Heart with song

December 16, 2019

The very idea of a bird is a symbol and a suggestion to the poet. A bird seems to be at the top of the scale, so vehement and intense is his life, large-brained, large-lunged, hot, ecstatic, his frame charged with buoyancy and his heart with song.
~ John Burroughs

Solidarity, old dude!

Wildebeest made this paper mache sculpture in elementary school and it sat in our storage room for years. I finally cleaned out said storage room this summer and took a photo before disposing of the body. I texted the photo to Wildebeest.

Me: Cleaning out storage room. Saying goodbye to your pirate!
Wildebeest: That’s just horrifying.
Me: The pirate? Or saying goodbye?
Wildebeest: The pirate. Get rid of it ASAP.

Now I’m kinda wishing the sad, old pirate was around to commiserate. I think he’d understand.

Blurred masterpiece

I went in search of a quotation, thinking I’d find one about how days can truly feel as if they passed in a blur. Instead, I found something much better. A quote that makes me laugh:

Western Scrub Jay. Dec 8, 2017

Photography is painting with light! The blurs, the spots, those are errors! But the errors are part of it, they give it poetry and turn it into painting. And for that you need as bad a camera as possible! If you want to be famous, you have to do whatever you’re doing worse than anyone else in the whole world. ~ Miroslav Tichy

 

I’m pretty sure I achieved that last line. Well, except for the fame part.

- [Record excerpts]:
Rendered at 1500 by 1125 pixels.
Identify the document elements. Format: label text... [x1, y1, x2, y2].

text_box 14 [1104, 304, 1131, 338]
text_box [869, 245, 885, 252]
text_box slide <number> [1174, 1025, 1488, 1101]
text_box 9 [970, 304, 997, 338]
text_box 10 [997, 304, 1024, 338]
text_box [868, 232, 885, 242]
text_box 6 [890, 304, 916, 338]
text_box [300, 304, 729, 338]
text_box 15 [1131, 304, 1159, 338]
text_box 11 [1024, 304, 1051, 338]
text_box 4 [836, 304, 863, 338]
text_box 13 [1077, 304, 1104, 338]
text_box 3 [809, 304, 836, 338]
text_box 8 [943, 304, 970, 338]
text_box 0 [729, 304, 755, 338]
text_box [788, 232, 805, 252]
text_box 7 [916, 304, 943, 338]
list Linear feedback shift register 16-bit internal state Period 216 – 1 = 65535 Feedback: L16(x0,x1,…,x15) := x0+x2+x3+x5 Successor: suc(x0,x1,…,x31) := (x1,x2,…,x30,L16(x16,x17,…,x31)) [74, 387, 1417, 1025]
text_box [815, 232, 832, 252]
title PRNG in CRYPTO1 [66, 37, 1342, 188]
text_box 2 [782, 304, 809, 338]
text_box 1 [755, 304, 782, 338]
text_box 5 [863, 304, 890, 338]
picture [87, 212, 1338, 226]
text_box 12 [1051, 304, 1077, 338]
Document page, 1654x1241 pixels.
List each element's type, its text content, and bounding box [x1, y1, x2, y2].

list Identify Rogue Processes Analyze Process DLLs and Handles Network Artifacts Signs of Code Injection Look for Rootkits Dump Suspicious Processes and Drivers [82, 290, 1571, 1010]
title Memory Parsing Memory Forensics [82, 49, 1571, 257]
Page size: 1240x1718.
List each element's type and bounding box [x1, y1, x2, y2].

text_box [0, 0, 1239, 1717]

- [Your tasks]:
1 > Retype the part of the "Heart with song" post starting at "Solidarity, old dude!" and ending at "of it ASAP.".
2 > Write what comes next in the "Heart with song" post, picking up after its final line.

- [Task answers]:
1 >
Solidarity, old dude!

Wildebeest made this paper mache sculpture in elementary school and it sat in our storage room for years. I finally cleaned out said storage room this summer and took a photo before disposing of the body. I texted the photo to Wildebeest.

Me: Cleaning out storage room. Saying goodbye to your pirate!
Wildebeest: That’s just horrifying.
Me: The pirate? Or saying goodbye?
Wildebeest: The pirate. Get rid of it ASAP.

2 >
We all got arrested

That’s me in solidarity with some of the best and bravest young people I know (Sunrise Movement cohorts) just minutes before we were all handcuffed and taken to jail. Our crime? Asking to be heard on the climate emergency. Asking for justice for the Bella Romero Academy community that has a fracking site less than 700 feet from the school. Asking for a just transition for oil and gas workers so they can have safe, good-paying jobs that don’t poison the environment. Asking for that just transition to focus on the marginalized people and communities most affected by climate injustice.

Waiting to be processed by law enforcement officers after interrupting the State of State speech by Colorado Gov. Jared Polis in the state Capitol Thursday, Jan. 9, 2020, in Denver. (AP Photo/David Zalubowski)

Some of the 38 activists arrested were in jail 30 hours. An 18-year-old high school girl was released at the same time as me: 28 hours after arrest. Many of us (white women of privilege) feel an even more urgent need to (also) fight for prison reform.** Speaking only for myself, one day in that system was extremely stress-inducing, demoralizing, and disorienting. I thought I knew how bad it was for incarcerated people, but I absolutely didn’t fully understand the emotional toll. The experience was frequently dehumanizing and traumatic.

I have SO MANY thoughts and feelings about those hours. But because my brain is still in recovery mode, I will just say this: We can and must do better.

For the people and the planet.

**After extensive reading, I no longer believe reform is possible. We must abolish the prison industrial complex.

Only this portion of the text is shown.